Louisiana and the Gulf Coast Region are set to receive hundreds of millions of dollars in federal money earmarked for transportation and other construction projects. However, the significant influx of federal spending brings with it the significant risk of fraud, waste, and abuse. Where the government finds such fraud waste, and abuse, it can recover significant damages and spending under the False Claims Act. The following is a brief overview of the federal government’s most powerful tool in recovering for false claim violations, as well as some guidance on the best measures to minimize the risk of violations.

What Is The False Claim Act

The Federal False Claims Act gives the federal government the power to recover damages and penalties for the false and/or fraudulent claims for payment. The False Claims Act applies to federal funding of projects through contracts as well as federal grants. Under the Act, the government can recover up to three times the amount that was paid under the false claims as well as statutory penalties between $10,957 to $21,916 per claim. When does a claim for payment rise to the level of a violation of the Act? To be considered a "false claim" under the act, the claim must be (1) false; (2) knowingly made; and (3) material.

  • To find that a payee "knowingly" submitted the false claim, the government does not have to prove actual knowledge that the claim was false; rather, it need only show that the payee acted with "deliberate ignorance" of the truth of falsity of the claim, or with "reckless disregard for the truth."
  • Further, the Act does not cover any and all misrepresentations or any and all failures to follow regulatory requirements; to be "material" the false claim must affect the government's decision to pay.
  • The materiality requirement prevents all garden variety contract and regulatory disputes from coming within the scope of False Claims Act liability. However, it's important to realize that such disputes may give rise to False Claims Act exposure if the falsity of the claim was done with knowledge and the falsity affected the government's payment decision.

The Whistleblower The majority of False Claims Act brought by the government are brought by a whistleblower. The majority of whistleblowers are current and former employees with knowledge of the employer's government billings, although sometimes competitors can blow the whistle on their competition.

  • The whistleblower files a case under seal in the court against the defendant and alleges false claims.
  • While the case is still sealed, the government investigates the allegations and determines whether it will go forward with the prosecution of the case. If it does not, the whistleblower (known legally as a "relator") may proceed with the suit.
  • There is a strong financial incentive for the whistleblower: if the government recovers, the whistleblower is awarded a percentage of the recovery, from 15% to 30%. If whistleblower is successful, the defendant will have to pay reasonable attorney fees as well.
  • A whistleblower may also be awarded damages if he or she can prove that the employer retaliated against him or her for the whistleblowing.

What's most frustrating for a defendant in such a case is that by the time the defendant learns of it, the government (with the whistleblower's help) is at the point to ask for settlement of the claims. Very often these cases are settled to avoid the costly litigation process because the case has already been made.

The False Claims Act in Construction Claims

At the outset, it's important to note that a company can be liable under the False Claims Act even if it was not the person submitting the claim. In the context of construction, this means that subcontractors who present false claims can be liable to the same extent as the contractor. Further, if the contractor is aware of the falsity of the subcontrator's claim, or conspires with the contractor to submit a false claim, it can be liable as well.

It's also important to note that, under the False Claims Act, the knowing retention of an overpayment can give rise to a False Claims Act. Known as a "reverse false claim," this is a common theory of recovery in construction claims. For example, if a government authority reimburses for payroll taxes, and a subcontractor is overpaid such taxes, the failure to remit back to the government the amount of an overpayment may result (and has resulted in the past) in liability under the False Claims Act.
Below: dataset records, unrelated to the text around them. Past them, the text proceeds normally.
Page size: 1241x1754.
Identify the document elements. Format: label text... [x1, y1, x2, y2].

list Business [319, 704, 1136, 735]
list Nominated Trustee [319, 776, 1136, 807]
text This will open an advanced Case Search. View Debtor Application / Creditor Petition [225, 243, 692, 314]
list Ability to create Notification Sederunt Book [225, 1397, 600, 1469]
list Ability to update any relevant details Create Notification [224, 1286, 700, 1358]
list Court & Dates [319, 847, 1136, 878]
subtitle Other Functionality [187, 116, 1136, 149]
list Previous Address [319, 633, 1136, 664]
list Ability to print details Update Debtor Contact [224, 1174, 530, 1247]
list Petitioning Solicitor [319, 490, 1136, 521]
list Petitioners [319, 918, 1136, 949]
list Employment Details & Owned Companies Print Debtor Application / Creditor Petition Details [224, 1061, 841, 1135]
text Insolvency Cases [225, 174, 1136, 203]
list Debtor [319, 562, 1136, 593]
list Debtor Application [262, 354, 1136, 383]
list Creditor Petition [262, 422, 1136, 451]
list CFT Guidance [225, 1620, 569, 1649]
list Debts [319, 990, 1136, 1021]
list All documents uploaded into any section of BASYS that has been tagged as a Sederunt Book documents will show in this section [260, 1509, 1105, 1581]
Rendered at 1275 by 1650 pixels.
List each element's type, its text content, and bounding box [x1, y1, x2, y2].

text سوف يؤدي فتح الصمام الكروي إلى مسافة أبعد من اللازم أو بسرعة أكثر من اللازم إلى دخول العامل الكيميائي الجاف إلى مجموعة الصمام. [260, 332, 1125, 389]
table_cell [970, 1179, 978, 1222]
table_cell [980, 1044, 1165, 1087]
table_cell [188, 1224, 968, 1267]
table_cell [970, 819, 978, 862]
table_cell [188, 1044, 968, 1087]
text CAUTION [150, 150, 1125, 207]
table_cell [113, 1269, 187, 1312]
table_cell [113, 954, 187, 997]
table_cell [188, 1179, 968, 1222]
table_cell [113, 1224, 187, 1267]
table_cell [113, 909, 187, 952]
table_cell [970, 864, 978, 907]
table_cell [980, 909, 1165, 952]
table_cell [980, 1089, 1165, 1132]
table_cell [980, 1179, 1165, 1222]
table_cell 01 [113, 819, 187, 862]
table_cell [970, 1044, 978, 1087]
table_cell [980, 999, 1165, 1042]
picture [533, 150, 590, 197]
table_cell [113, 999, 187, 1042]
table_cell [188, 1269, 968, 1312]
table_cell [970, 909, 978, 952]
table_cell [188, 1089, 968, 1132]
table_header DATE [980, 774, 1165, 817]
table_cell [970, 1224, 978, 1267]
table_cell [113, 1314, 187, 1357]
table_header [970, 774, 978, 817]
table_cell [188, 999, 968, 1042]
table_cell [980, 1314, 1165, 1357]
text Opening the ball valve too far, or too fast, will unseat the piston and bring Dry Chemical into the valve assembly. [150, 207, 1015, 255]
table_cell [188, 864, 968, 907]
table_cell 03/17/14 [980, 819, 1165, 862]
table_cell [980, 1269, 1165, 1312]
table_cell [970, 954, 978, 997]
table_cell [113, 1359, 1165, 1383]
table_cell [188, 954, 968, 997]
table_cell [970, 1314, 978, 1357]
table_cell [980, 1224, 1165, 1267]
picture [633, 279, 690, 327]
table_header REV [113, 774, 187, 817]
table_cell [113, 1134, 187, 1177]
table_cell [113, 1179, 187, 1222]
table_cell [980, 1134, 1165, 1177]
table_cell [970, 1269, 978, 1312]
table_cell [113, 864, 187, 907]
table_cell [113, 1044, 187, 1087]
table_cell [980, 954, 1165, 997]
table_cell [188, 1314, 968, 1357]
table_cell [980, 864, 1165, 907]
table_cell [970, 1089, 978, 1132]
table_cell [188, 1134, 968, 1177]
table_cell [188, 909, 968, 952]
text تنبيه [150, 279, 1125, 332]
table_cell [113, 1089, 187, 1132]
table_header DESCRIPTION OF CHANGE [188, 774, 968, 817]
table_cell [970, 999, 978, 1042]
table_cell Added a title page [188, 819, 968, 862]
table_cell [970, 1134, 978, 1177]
Although there is no comprehensive list of the types of suits, the following are suits that are common in the construction industry context:

  • Bid rigging
  • Product substitution/substandard products
  • Substandard workmanship
  • False reports and certifications
  • Bribes/kickbacks
  • Overcharging for materials/wages
  • Falsifying minority status
  • Failure to follow contract specifications

In many suits, the government will have several theories of liability, i.e., more than one basis for a finding that the claims were false. The difficulty of defending such suits increases with each theory of liability.

Minimizing Liability

Although it's impossible to eliminate all risks of liability, there are some steps that a company can take to help minimize its exposure to false claims act liability. These include:

  • Written policies against false claims (including bribes/kickbacks)
  • Development of procedures for review of all submissions for payment
  • Written document retention policies for all cost-based reporting
  • Mandatory periodic training for employees who handle documentation/claim submissions
  • Procedures for screening subcontractor claims for reimbursement
  • Establish procedures for hearing employee complaints and institute exit interviews for employees

On a final note, if a contractor should discover any issue involving potential False Claims Act liability, he or she should contact an experienced attorney. An early evaluation of a claim, especially where there is a potential whistleblower, is key in minimizing government exposure.